Today, he tellingly quotes prolific film composer Ilayaraja among his greatest inspirations — alongside rock maverick Frank Zappa.
Later, he began the formal study of Carnatic music, under the guru Tiruvarur Balasubramaniam. Today, Prasanna is renowned as one of the few players to perform Indian classical music on guitar, and has recorded more than 10 albums of traditional material.
He is also a specialist lecturer and teacher who has coached musicians including Dweezil Zappa — Frank’s son — in Carnatic traditions, and founded India’s Swarnabhoomi Academy of Music.
Prasanna discovered rock in his teens, and it was while touring India in cover acts, jamming nightly on the classic repertoire, that he devised a revelatory way to play traditional Indian quarter-tones on an unmodified electric guitar.

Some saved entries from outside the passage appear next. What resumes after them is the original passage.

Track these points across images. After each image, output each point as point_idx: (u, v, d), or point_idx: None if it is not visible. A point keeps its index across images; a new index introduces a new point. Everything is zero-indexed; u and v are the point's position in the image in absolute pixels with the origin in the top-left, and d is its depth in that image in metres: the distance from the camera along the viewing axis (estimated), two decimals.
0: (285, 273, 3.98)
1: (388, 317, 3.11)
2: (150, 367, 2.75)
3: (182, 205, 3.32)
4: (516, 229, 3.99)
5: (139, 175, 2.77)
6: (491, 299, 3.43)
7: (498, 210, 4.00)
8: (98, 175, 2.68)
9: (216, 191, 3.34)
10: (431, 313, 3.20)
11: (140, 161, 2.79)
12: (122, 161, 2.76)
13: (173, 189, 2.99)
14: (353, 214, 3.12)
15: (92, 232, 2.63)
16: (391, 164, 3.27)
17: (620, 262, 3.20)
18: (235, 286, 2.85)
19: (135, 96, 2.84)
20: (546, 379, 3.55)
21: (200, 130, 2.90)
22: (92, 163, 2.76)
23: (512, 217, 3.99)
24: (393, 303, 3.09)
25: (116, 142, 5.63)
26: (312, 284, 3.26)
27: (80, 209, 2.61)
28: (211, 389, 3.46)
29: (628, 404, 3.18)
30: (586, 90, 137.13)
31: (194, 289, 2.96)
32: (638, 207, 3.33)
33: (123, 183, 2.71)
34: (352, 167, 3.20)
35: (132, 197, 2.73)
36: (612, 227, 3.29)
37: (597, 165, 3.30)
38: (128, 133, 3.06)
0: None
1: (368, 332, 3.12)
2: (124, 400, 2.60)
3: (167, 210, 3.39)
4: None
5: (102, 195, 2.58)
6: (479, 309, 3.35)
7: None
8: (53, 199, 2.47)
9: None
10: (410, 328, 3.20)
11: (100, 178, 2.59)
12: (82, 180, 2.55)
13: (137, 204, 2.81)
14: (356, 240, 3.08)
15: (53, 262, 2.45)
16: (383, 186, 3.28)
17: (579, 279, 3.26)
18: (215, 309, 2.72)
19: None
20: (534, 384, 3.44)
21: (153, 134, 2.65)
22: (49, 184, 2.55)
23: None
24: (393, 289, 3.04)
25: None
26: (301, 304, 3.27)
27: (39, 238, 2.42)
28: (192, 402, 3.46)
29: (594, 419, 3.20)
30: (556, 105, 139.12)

Rock led to fusion and jazz, and Prasanna’s inimitable technique was solidified when, in the late 1990s, he gave up a comfy career in engineering and IT to move to the United States and study jazz and classical composition at Boston’s Berklee College of Music.
It is Prasanna’s depth of knowledge in these four distinct musical schools — Tamil film music, Carnatic tradition, rock/metal and jazz — and the fluidity with which he blurs them that makes his work so compelling.
Barriers and borders do not exist — these different musical languages have been so thoroughly assimilated that the fusion of traditions is always unconscious, and never forced. In his own eyes, such an assimilation could have only have happened on the guitar. And it all began four decades ago, with that chance encounter with a neighbour’s guitar.
“For me, guitar is a connecting force that has a very special place in the world,” he says. “It was the first instrument I saw when I was 5 years old. If I’d played the sitar, then I would never have achieved what I have today. It’s all guitar — and all music.”